We have summarised the major policy announcements as follows:

    • Stage 2 tax cuts were brought forward and back-dated to 1 July 2020. This will increase the 19% and 32.5% tax brackets to $45,000 and $120,000 respectively. The estimate tax benefit is $17.8 billion, and is expected to boost disposable income by around $8 billion this financial year alone. Australian consumer and retail businesses rallied as a result.
    • Business tax relief was offered via the ability to use current year losses against past profits, reducing any tax payable, whilst also allowing the immediate write down, rather than multi-year deprecation of all assets until 2022. This is great news for businesses that are still operating in COVID-19, offering the potential to ramp up investment, but offers nothing to those businesses who have no profits, or even revenue due to the lockdowns. Asset heavy businesses including mining, recycling and manufacturing groups rallied.
    • The Job Maker package was outlined, offering businesses a $200 per week tax credit for employing those without a job between the ages of 16 and 35 in the hope of avoiding the costly societal issues that come from high youth unemployment. Another positive move which will move the dial on unemployment, but excludes older workers. The fast food and larger retailing groups benefitted from the announcement.
    • A $250 payment for pensioners was announced with anyone eligible for payments ranging from the Age Pension to the Commonwealth Senior’s Healthcare Card eligible. It will be paid automatically and follows the two $750 payments made thus far.
    • Use it or lose it – As usual there was a huge boost to infrastructure spending, but on a use it or lose it basis. The Federal Government effectively forcing the states to put the shovels to work as soon as possible rather than wait. The beneficiaries were property developed, builders and materials groups.  
    • Superannuation remains a key focus of the LNP Government, heaping more pressure on the union/industry fund sector. A combination of measures were announced, disallowing the automatic opening of new super accounts for new employees, to avoid duplication, launching a comparison website to weed out under performers and forcing more transparency on where industry fund members money is being spent, the loss making The New Daily newspaper a point of focus for the Government.
    • Australian seniors will benefit from 23,000 new home care places over the next four years, costing $1.6 billion with granny flats also exempt from CGT.

    There were a few takeaways from the numerous press releases post the budget, with most agreeing the budget was solid but lacking in a few important areas. The COVID-19 recession has been called the Pink Recession’ as it has impacted working women far worse than men for one reason or another.
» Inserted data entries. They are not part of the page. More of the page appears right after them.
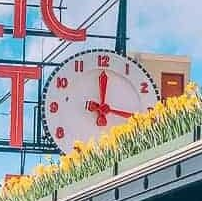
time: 12:16
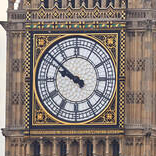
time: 9:51
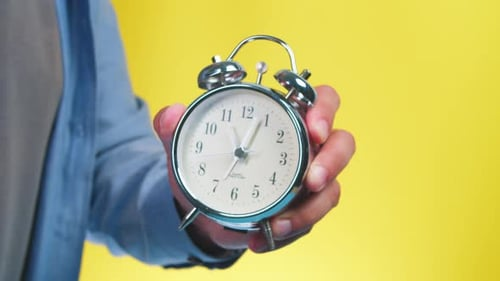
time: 11:04
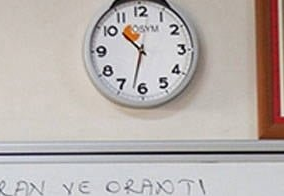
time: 10:32
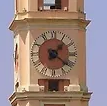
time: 1:21
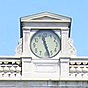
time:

Experts were hoping for greater support for childcare and a specific focus on improving job opportunities for women which was not forthcoming.

    Looking at the assumptions, the Government remains hopeful of a vaccine to be released by mid next year and that most international borders will remain shut until the end of next year. Their GDP forecast has been highlighted as overly optimistic, a contraction of just 1.5% for the financial year, which suggests the booming commodities sector may be saving the economy once again. Of greatest concern is the expectation of a period of negative net migration, the so called immigration dividend has been key to Australia’s growth for several decades.